Lets try just using one LSTM layer, but with more nodes.

## Model Three

In [366]:
model3 = Sequential()
model3.add(BatchNormalization(input_shape=(None, n_features)))
model3.add(LSTM(units=512, return_sequences=True))
model3.add(Dropout(rate=.1))
model3.add(Dense(units=n_labels, activation='softmax'))

model3.compile(optimizer='adam', loss='categorical_crossentropy', metrics=['accuracy'])


In [367]:
%time model3.fit(X_short_padded, y_short_padded, batch_size=64, epochs=2)

Epoch 1/2
Epoch 2/2
Wall time: 6min 36s


<keras.callbacks.History at 0x2d85369aa90>

In [368]:
model3.evaluate_generator(GenerateData(X_val_short, y_val_short))

[0.56462470099781326, 0.82756802132981688]

In [369]:
model3.evaluate_generator(GenerateData(X_val, y_val))

[0.55866566814410568, 0.82720946210560264]

In [370]:
model3.evaluate_generator(GenerateData(X_short, y_short))

[0.35940897561025592, 0.88475357780696828]

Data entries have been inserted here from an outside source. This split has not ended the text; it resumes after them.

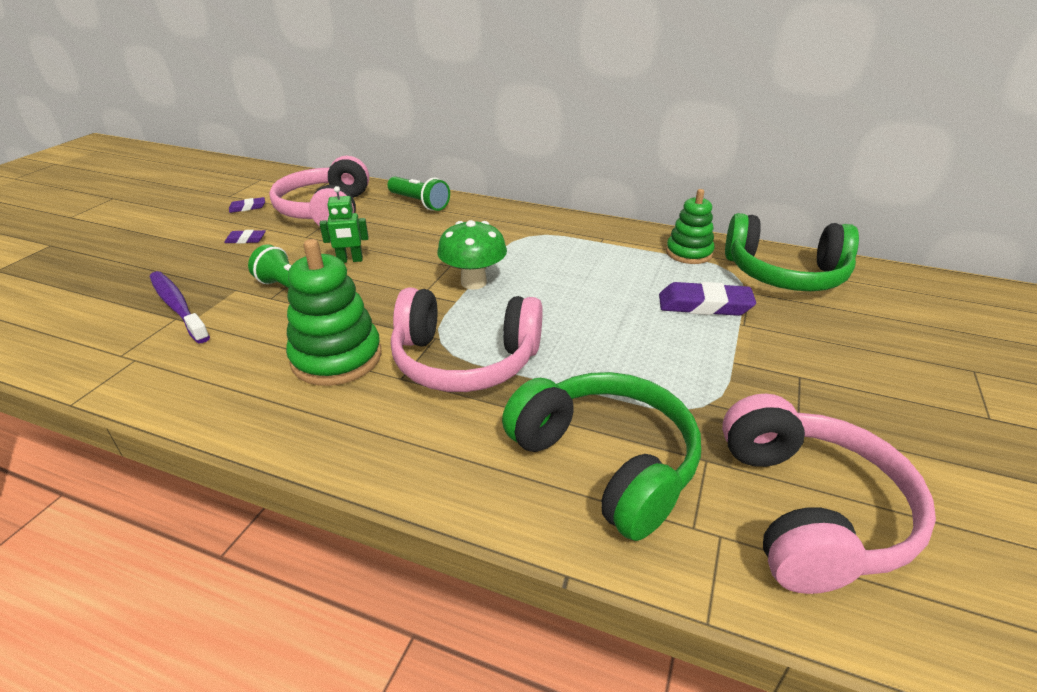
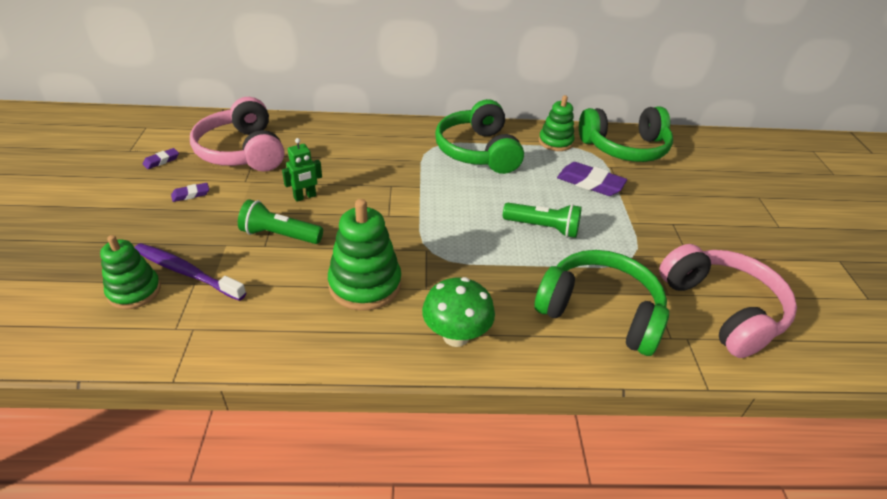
camera: 25 degrees left, 5 degrees up
green flashlight [387,177,450,211] -> green flashlight moved to [503,203,582,238]
pink headphones [391,287,543,392] -> none
green mushroom [437,220,507,290] -> green mushroom moved to [422,277,495,347]
purple eraser [659,282,756,316] -> purple eraser turned 45 degrees clockwise [557,162,627,196]
none -> green stacking toy [100,235,161,309]
none -> green headphones [435,99,524,174]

Similar validation accuracy as previous models, longer trainingtime than the previous one. Let evaulate again after two more epochs.

In [371]:
%time model3.fit(X_short_padded, y_short_padded, batch_size=64, epochs=2)

Epoch 1/2
Epoch 2/2
Wall time: 6min 22s


<keras.callbacks.History at 0x2d84d9a1940>

In [372]:
model3.evaluate_generator(GenerateData(X_val, y_val))

[0.58038230885717357, 0.82080563112021565]

In [373]:
model3.evaluate_generator(GenerateData(X_short, y_short))

[0.2106831872414589, 0.93159210102717604]

Validation accuracy did not increase with two more epochs. 
Right now I am at a loss on how to calibrate my network to generalize better.
I think I would like to learn more about RNNs by trying out some more projects, and then get back to doing POS tagging with LSTM.

# Summary
In this notebook I have trained RNNs on variable length inputs by using padding and single instance batches.

I did not achieve any good results on the validation set, 82% accuracy being my best result. 

Training RNNs takes a lot more time compared to regular DNNs, this resulted in me not allowing my networks that many epochs to train. However, none of the networks showed any signs of improving validation accuracy with more training.

Right now I feel like the main hurdle for me in improving my model is that I lack experience using RNNs.
I would like to gain some more experience, perhaps by mimicking other people models.